Official merchandise includes the classic Napoli shirt in sky blue, current away ones in black and limited-edition Diego tops (€150!). For a fashion statement, you can’t do better than UV sunglasses with a little Napoli logo on the frame, ideal for that boat trip to Capri. If you’re looking for an original present, then a Napoli Subbuteo set  or Monopoly game should provide hours of fun.

Where to Drink

Pre-match beers for fans and casual visitors

The only real pub in the vicinity is Paddy’s, at via Terracina 191, open from 7pm until late, so only really handy for evening games. It’s a 10min walk from the stadium, at the exact opposite end from Campi Flegrei station.

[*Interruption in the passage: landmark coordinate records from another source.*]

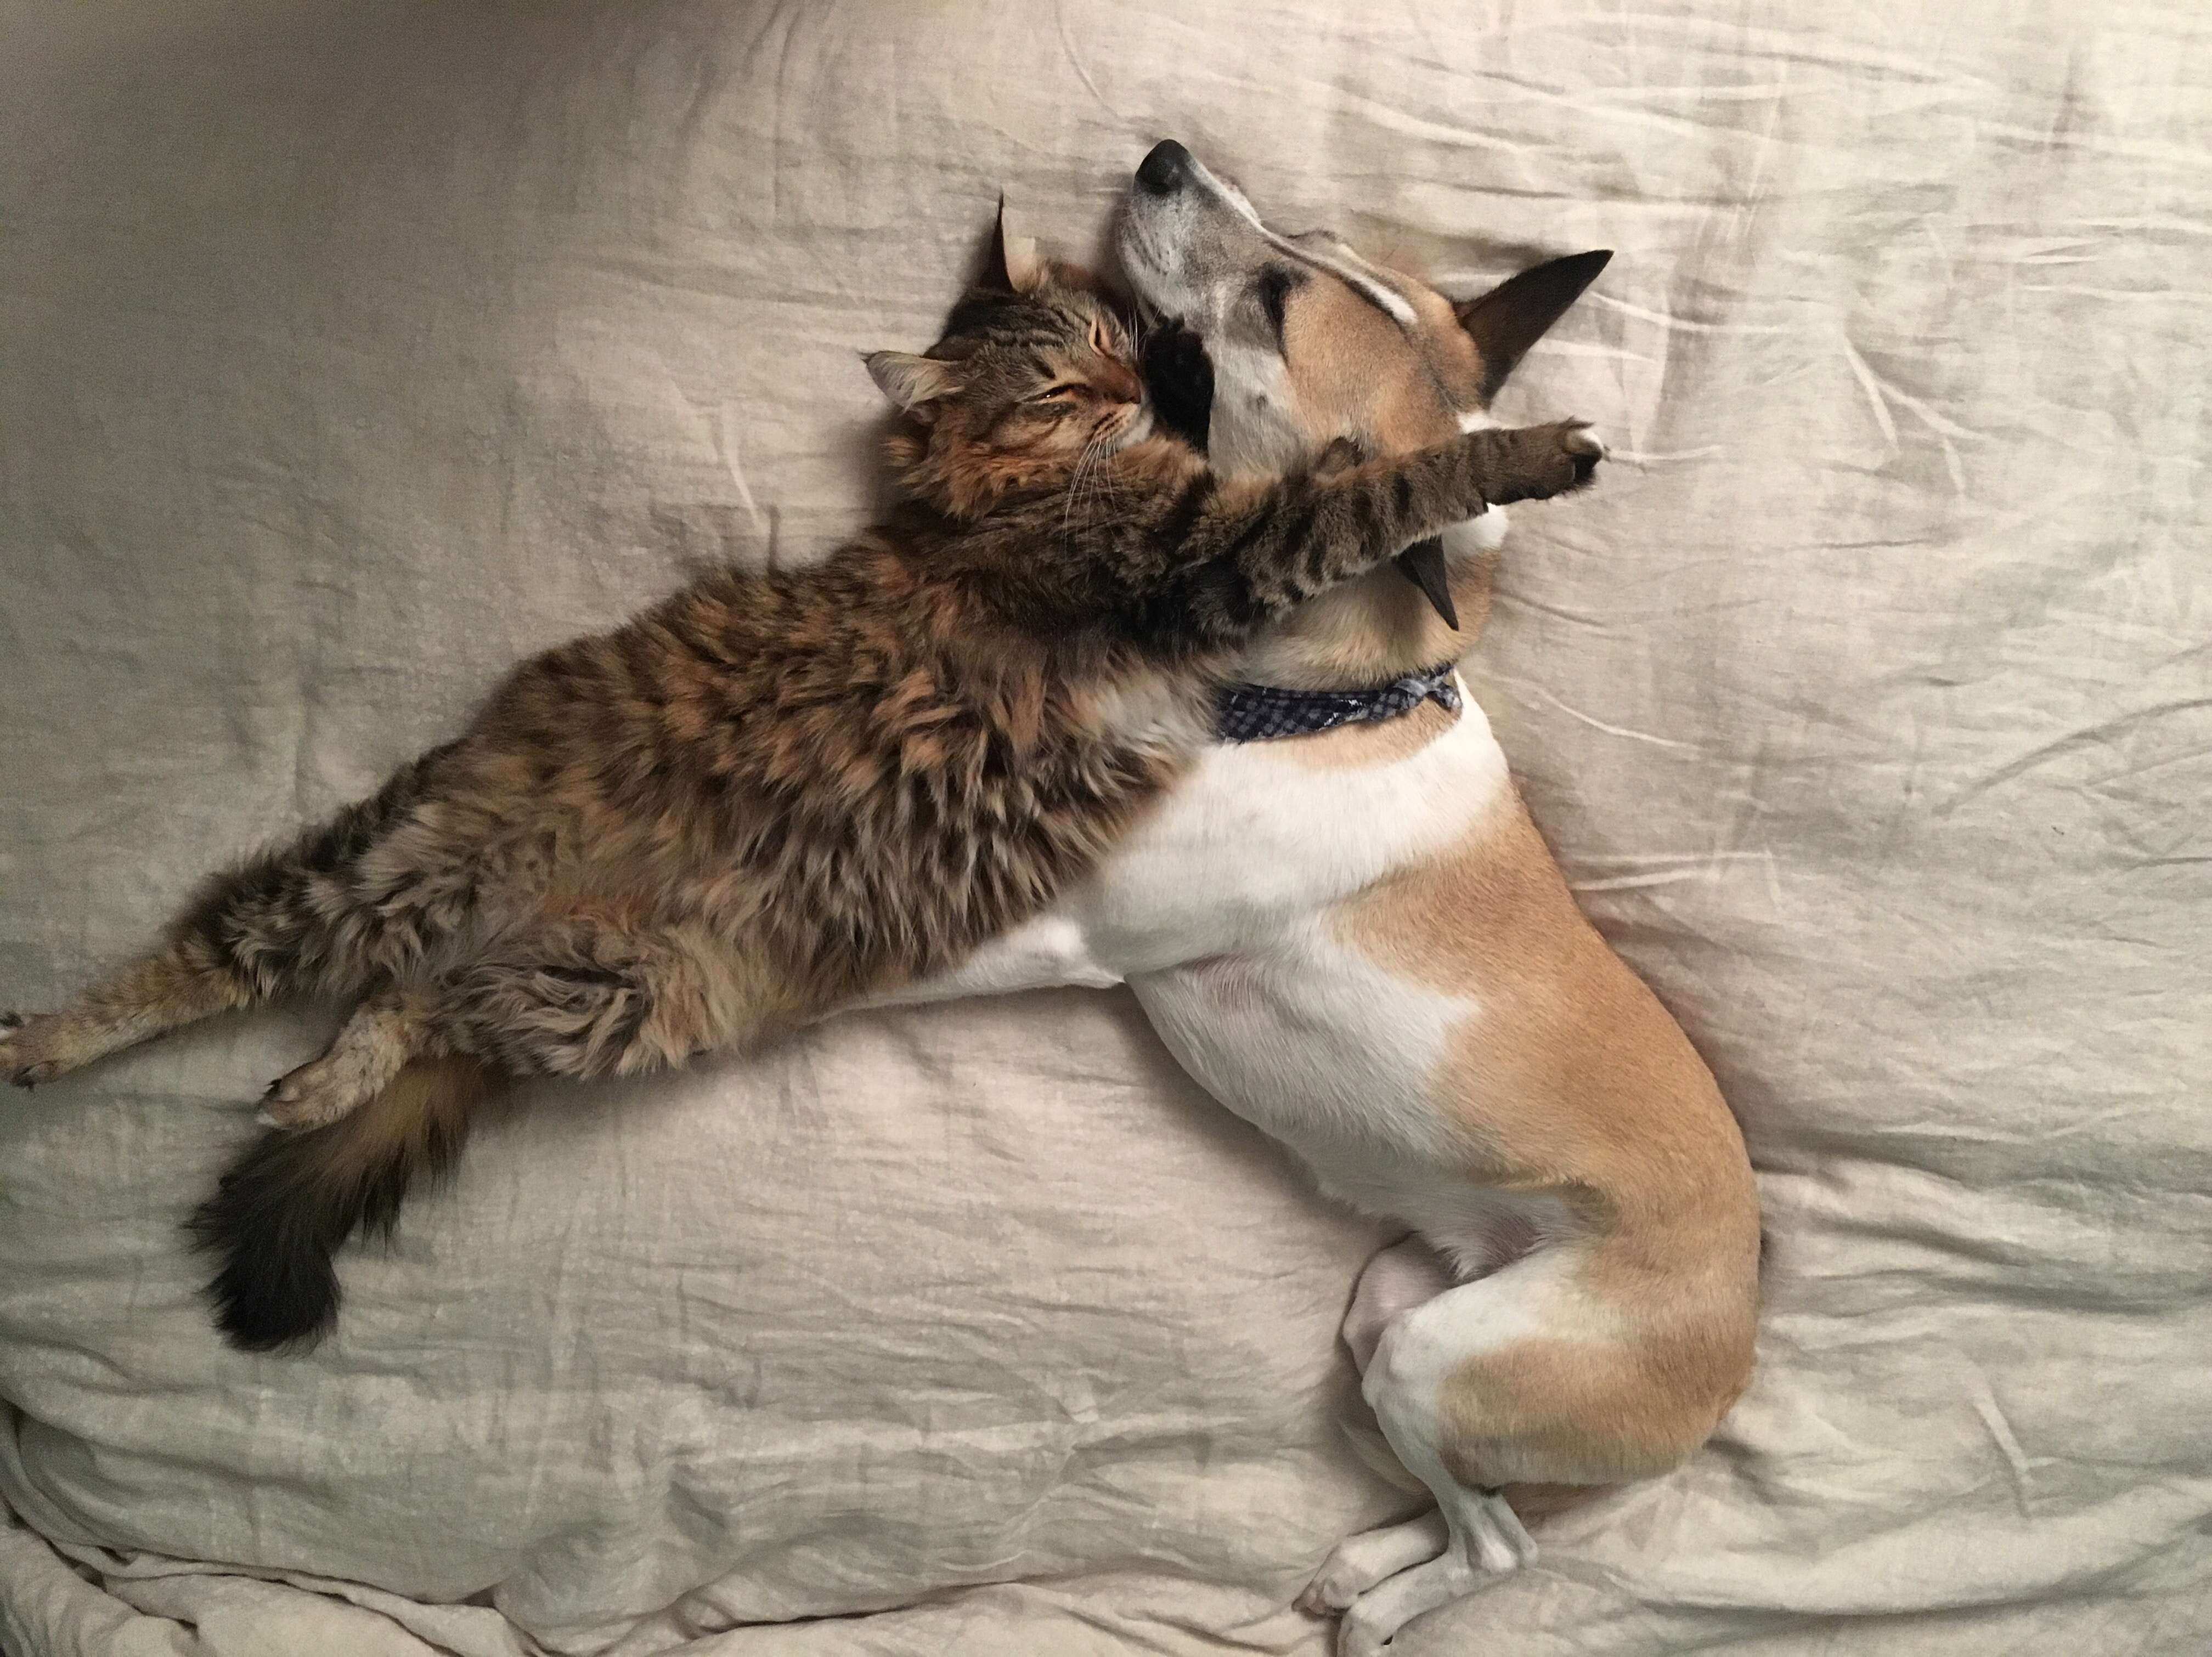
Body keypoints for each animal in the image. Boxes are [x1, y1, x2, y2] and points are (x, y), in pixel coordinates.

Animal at [0, 210, 1601, 1345]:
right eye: (1063, 372)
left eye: (1111, 335)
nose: (1141, 371)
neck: (1010, 489)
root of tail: (511, 912)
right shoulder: (1203, 557)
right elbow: (1374, 489)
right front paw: (1516, 453)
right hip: (394, 874)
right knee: (210, 955)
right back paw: (46, 1041)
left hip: (606, 1000)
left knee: (408, 1005)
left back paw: (317, 1076)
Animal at [880, 145, 1760, 1654]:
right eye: (1319, 234)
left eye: (1275, 304)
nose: (1165, 155)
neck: (1338, 699)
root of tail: (1734, 1353)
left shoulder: (1071, 925)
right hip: (1391, 1312)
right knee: (1485, 1505)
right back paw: (1364, 1565)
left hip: (1437, 1355)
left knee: (1505, 1543)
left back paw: (1379, 1604)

Kiosks, chalets, huts and cabins dot piazzale Tecchio, the most sturdy and convivial being the terrace Caffè Cumana by Mostra station.

There are also plenty of regular bars and cafés, along via Giambattista Marino and around piazza Gabriele d’Annunzio, where the Caffetteria Monnalisa (No.48) has a back bar plastered in Kodak images of the barman with sundry stars (Lippi, Cannavaro, Nedved) and a bar counter buzzing with football talk between staff and regulars.

For just a Napoli-centric corner bar, nearby Bar Azzurro (via Tansillo 52) is decked out in Napoli shirts and iconography. Round the corner, the Caffetteria degli Azzurri (via Giambattista Marino 15A) next to Blu Point Sport has recently had a makeover and now sports a cool back-bar design displaying classic Serie A shirts with players’ names prominent. Note the Buitoni Napoli shirt of Maradona lore. The café doubles up as an outlet for match tickets, ID required.

Several non-descript outlets line this side of piazzale Tecchio towards Campi Flegrei station. The most traditional place, the Gran Caffè Santos Gibran, is an old-school café of the timeless Italian mould, where coffee and sticky cakes trump booze, although alcohol is most certainly available.